Hij bestudeerde de H. Schrift en de kerkvaders en het was uit dezer spreuken dat hij voornamelijk zijne predikatien zamenstelde. Zijn meest geliefde kerkvader was Augustinus, van daar dat, toen de kerkelijke twisten over de Augustinische predestinatieleer ontstaan waren, een Jansenistische geestelijke al wat Mangot hieromtrent in zijne leerredenen had bijeengebragt, in het licht gaf.
Hij schreef:
Monita Sacra in S. Scripturâ et sanctis Patribus, potissimum collecta, in celebri Academiâ Lovaniensi sodalibus deiparae Virginis dicta, omnibus utillissima. Antv. 1613 8o.

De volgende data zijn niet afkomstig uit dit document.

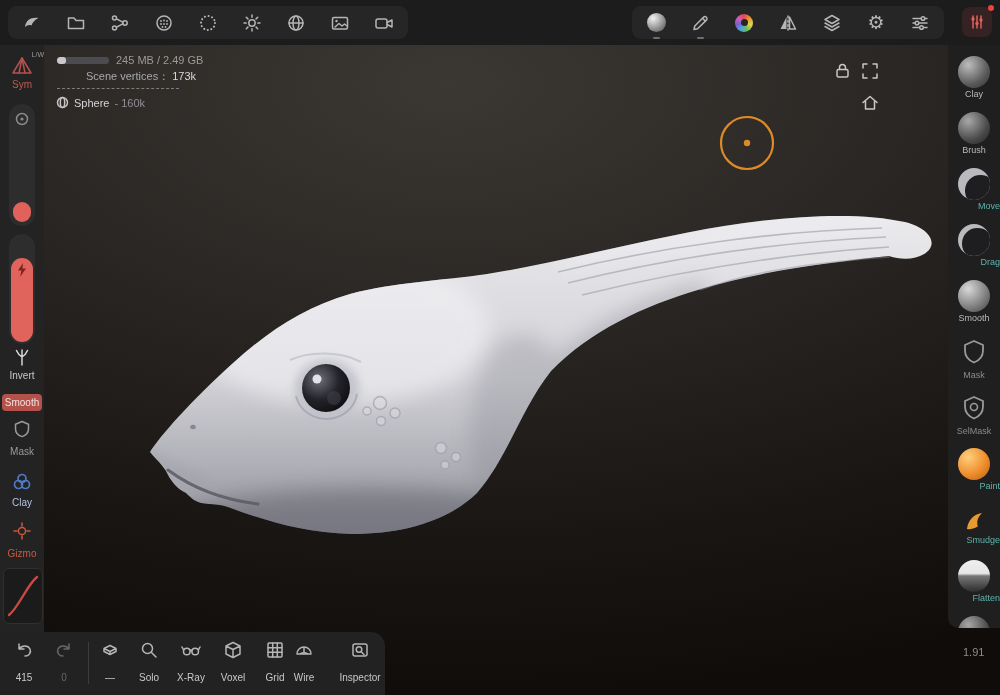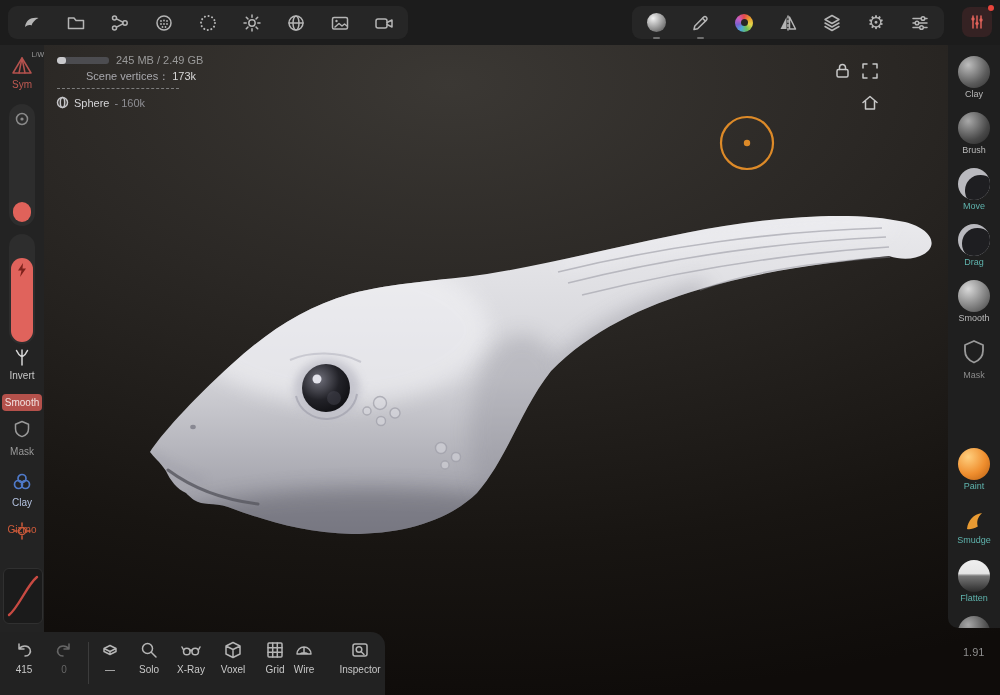--- a/index.html
+++ b/index.html
@@ -38,7 +38,7 @@
   .rtool{position:absolute;left:0;width:52px;height:56px;text-align:center;cursor:pointer;}
   .rtool .ball{width:32px;height:32px;border-radius:50%;margin:5px auto 1px auto;position:relative;}
   .rtool-label{font-size:9px;color:#b9b9b9;}
-  .rtool-label.accent{color:#5fb3ad;}
+  .rtool-label.accent{color:#5fb3ad;text-align:right;}
   .rtool-label.muted{color:#8a8a8a;}
   .ball-gray1{background:radial-gradient(circle at 32% 28%,#bdbdbd,#5c5c5c 60%,#2e2e2e 100%);}
   .ball-gray2{background:radial-gradient(circle at 32% 28%,#a8a8a8,#484848 62%,#242424 100%);}

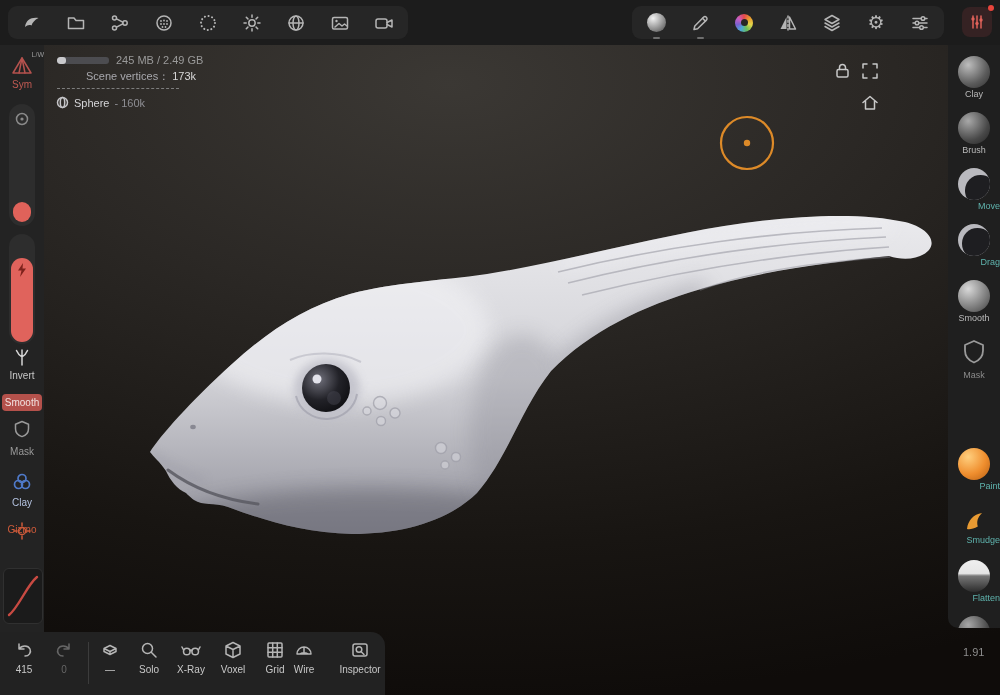--- a/index.html
+++ b/index.html
@@ -402,6 +402,13 @@
       </svg>
       <div class="rtool-label muted">Mask</div>
     </div>
+    <div class="rtool" style="top:342px">
+      <svg class="ic" style="margin:7px auto 0" width="28" height="28">
+        <path class="s" d="M14,3 L23,7 V12.5 C23,18.5 19.5,22.3 14,24.5 C8.5,22.3 5,18.5 5,12.5 V7 Z" style="stroke:#9a9a9a;stroke-width:1.8"></path>
+        <circle class="s" cx="14" cy="13" r="3.5" style="stroke:#9a9a9a;stroke-width:1.6"></circle>
+      </svg>
+      <div class="rtool-label muted">SelMask</div>
+    </div>
     <div class="rtool" style="top:398px">
       <div class="ball ball-orange"></div>
       <div class="rtool-label accent">Paint</div>

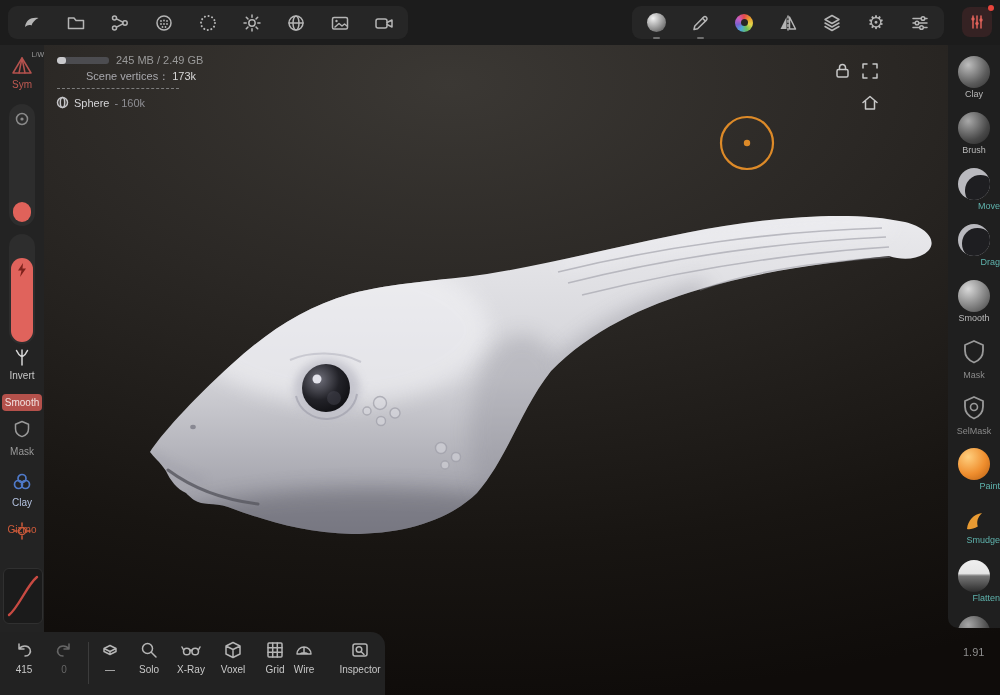--- a/index.html
+++ b/index.html
@@ -365,7 +365,7 @@
       <circle class="s" cx="9" cy="9" r="3.6" style="stroke:#cc5a3a"></circle>
       <path class="s" d="M9,1 V4 M9,14 V17 M1,9 H4 M14,9 H17" style="stroke:#cc5a3a"></path>
     </svg>
-    <div class="lst" style="top:479px;color:#cc5a3a">Gizmo</div>
+    <div class="lst" style="top:503px;color:#cc5a3a">Gizmo</div>
 
     <div style="position:absolute;left:3px;top:523px;width:38px;height:54px;background:#1b1b1b;
          border:1px solid #303030;border-radius:6px;cursor:pointer">

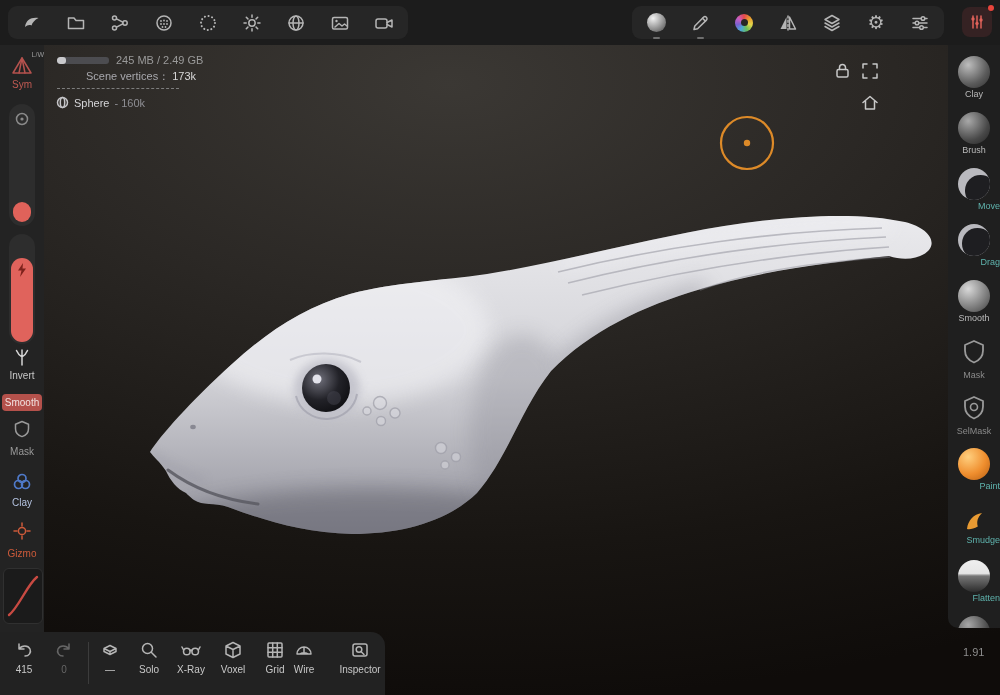--- a/index.html
+++ b/index.html
@@ -53,7 +53,7 @@
   #bottombar{position:absolute;left:0;top:632px;width:385px;height:63px;background:#222;
              border-top-right-radius:14px;z-index:4;}
   .bbi{position:absolute;top:8px;text-align:center;color:#c8c8c8;font-size:10px;cursor:pointer;}
-  .bbi .lb{margin-top:2px;}
+  .bbi .lb{margin-top:10px;}
   .bbi.dim{color:#666;}
   #bb-sep{position:absolute;left:88px;top:10px;width:1px;height:42px;background:#3c3c3c;}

Monita Sacra.... variis in locis ad Clerum et populum dicta.... Pars altera. Ibid. Idem 1613. 8o. Pars Tertia. Ibid, Idem 1613. 8o.
Monita Mariana ex S. Scriptura et S.S. Patribus potissimum collecta, sodalibus Deiparae Virginis Antverpiae dicta, omnibus utilissima. Additur duplex declaratio dominicae Passiois cum triplice indice rerum praecipuarum, quae Monitis Sacris, et hisce Marianis cortinentur. Antv. 1614. 4o.
Herdrukt met den titel van Conciones in Dominicas et Festa totius anni, ex S. Scriptura et S.S. Patribus, per Monita deducta. Elitio 2a auctior et correctior. Antv, 1618. 4 soll. 12o.
Zie Foppens, Bibl. Belg.; Paquot, Mém. pour serv. à l'Hist. Littér des Pays-Bas, T. I. p. 302; Walvis, Beschr. van Gouda, D. I. bl. 510; van Heussen en van Rijn, Batavia Sacra, T. II. p. 486; Glasius, Godgel. Nederl. o.h.w.; Kobus en de Rivecourt, Biogr. Handwoordenb. o.h.w.